List of tasks
A – Answer each question from the neural network notes, one per line:
(i) What kind of node is the second layer?
(ii) What does the second layer take in?
(iii) What two key ingredients do the notes credit for the increase in complexity and representational power?
B – Decide whether each statement agrees with the neural network notes, answering yes or no and quoting the words that settle it:
(i) The second layer contains several output nodes.
(ii) One interpretation offered is logistic regression over hidden features.
(iii) An identity activation g is described as adequate.

The second layer is a single sigmoid output node:

$$ \hat{y} = \textbf{a}^{[2]} =\sigma( W^{[2]T} \textbf{a}^{[1]} + \textbf{b}^{[2]} )  $$

Note that it takes in the previous layer's activations.

The shape of $\textbf{W}^{[2]}$: is it really a matrix in this case?

An easy interpretation: 
- we are performing logistic regression over hidden features $a^{[1]}$.
- result of a linear feature transformation on $\textbf{x}$  composed with hidden activation $g$

- Complexity and increase in representational power acheived via two key ingredients:
- *hidden* layers with more than one node in each layer
- **nonlinear activation**

 If $g$ is identity: turns out to be too simple.

Data

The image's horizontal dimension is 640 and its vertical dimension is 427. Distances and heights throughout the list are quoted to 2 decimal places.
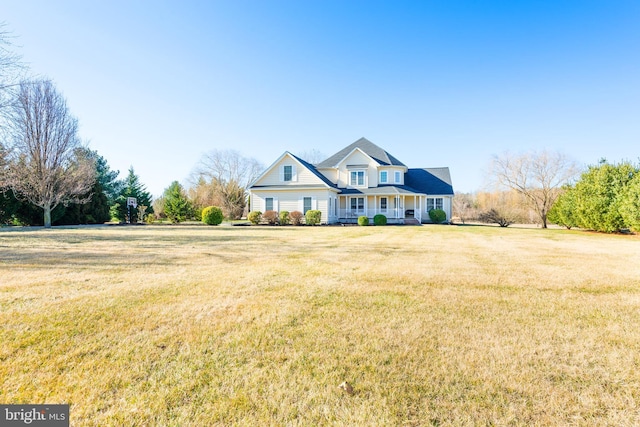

Your written answers
A –
(i) A single sigmoid output node.
(ii) The previous layer's activations.
(iii) Hidden layers with more than one node in each layer, and nonlinear activation.

B –
(i) No: "The second layer is a single sigmoid output node"
(ii) Yes: "we are performing logistic regression over hidden features"
(iii) No: "turns out to be too simple"